EXERCISE REQUIREMENTS:
1 – In the guidelines announcement, condense the paragraph beginning "In the test section" into one shorter sentence that keeps its main facts.
2 – Update the guidelines announcement by reproducing the passage between "Stay tuned for" and "result = function()", inclusive, with "higher-order functions" changed to "higher-order callables".

PAGE EXTRACT:
= = = = =

We are excited to introduce our new Python Technical Guidelines.
At Mirai, we are passionate about Python solutions and strive to always keep a keen eye on the best practices in the field. These guidelines are the result of years of applied project experience, refined into actionable insights to help Python developers follow common best practices and write cleaner, more efficient, and maintainable code. We hope this new resource provides you with a clearer pathway to a more robust and Pythonic coding style, and helps you bridge the gap between theoretical knowledge and hands-on expertise.
With our Python Technical Guidelines, we go in-depth on key Python topics, such as:
- the fundamentals of object-oriented programming;
- advanced concepts, like testing frameworks (Pytest) and performance optimization.
The idea behind these guidelines is to keep your code productively organized, and to elevate it such that it meets industry standards, providing a consistent and robust foundation for future maintenance and extension.
In the guidelines, we help you create reproducible environments with different tools, like the ever more popular Pixi. We also delve into how to write concise and clear Python code — which enhances code maintenance — and address the usage of:
- generator expressions
- comprehension
- decorators
- exception handling
These guides covers as well key aspects of object-oriented programming such as:
- inheritance
- polymorphism
- encapsulation
In the test section, we guide you through setting up pytest and structuring your project such that it allows automatic discovery of tests, following best practices and conventions. We also cover the usage of pytest fixtures.
Finally, we showcase the importance of well-documented code through docstrings and comments and touch on code styling in accordance to the PEP 8 guidelines.
These guidelines are developed as a Quarto website, deployed to GitHub Pages and accessible at mirai-solutions.ch/py-techguides.
Below are a few illustrative snippets from our guidelines to give you a taste of the content referenced in the guidelines. For a more comprehensive and in-depth understanding, please refer to the related section in the Python Technical Guidelines.
Stay tuned for updates and new chapters, and let’s see if we can grow some roots here!
Use of Decorators
The ‘Decorators’ section provides a detailed explanation of how to define and use decorators in Python.
Decorators are a specific type of higher-order functions, in that they take a function as input and return a function, allowing one to extend or alter the behavior of the input function.
def my_decorator(function):
def wrapper():
# Do something before
print("Before")
result = function()
# Do something after
print("After")
return result
return wrapper
By using the @my_decorator syntax, you can apply the decorator to the greet function:
@my_decorator
def greet():
print("Hi")

= = = = =

(Extracted records)
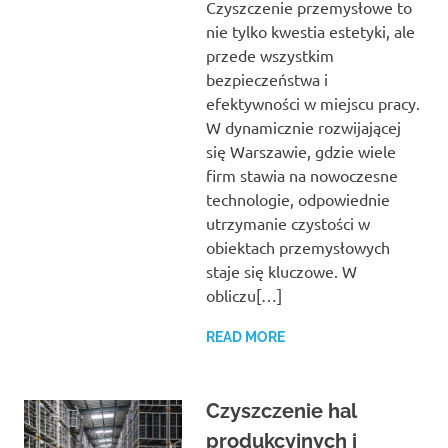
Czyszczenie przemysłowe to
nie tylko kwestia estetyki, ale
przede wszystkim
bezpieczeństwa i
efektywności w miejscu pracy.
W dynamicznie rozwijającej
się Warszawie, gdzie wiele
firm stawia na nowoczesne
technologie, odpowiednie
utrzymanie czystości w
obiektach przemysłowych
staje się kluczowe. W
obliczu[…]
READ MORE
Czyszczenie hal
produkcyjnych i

= = = = =

RESPONSES:
1 – The test section shows how to set up pytest, how to structure a project so tests are discovered automatically according to best practices and conventions, and how to use pytest fixtures.

2 –
Stay tuned for updates and new chapters, and let’s see if we can grow some roots here!
Use of Decorators
The ‘Decorators’ section provides a detailed explanation of how to define and use decorators in Python.
Decorators are a specific type of higher-order callables, in that they take a function as input and return a function, allowing one to extend or alter the behavior of the input function.
def my_decorator(function):
def wrapper():
# Do something before
print("Before")
result = function()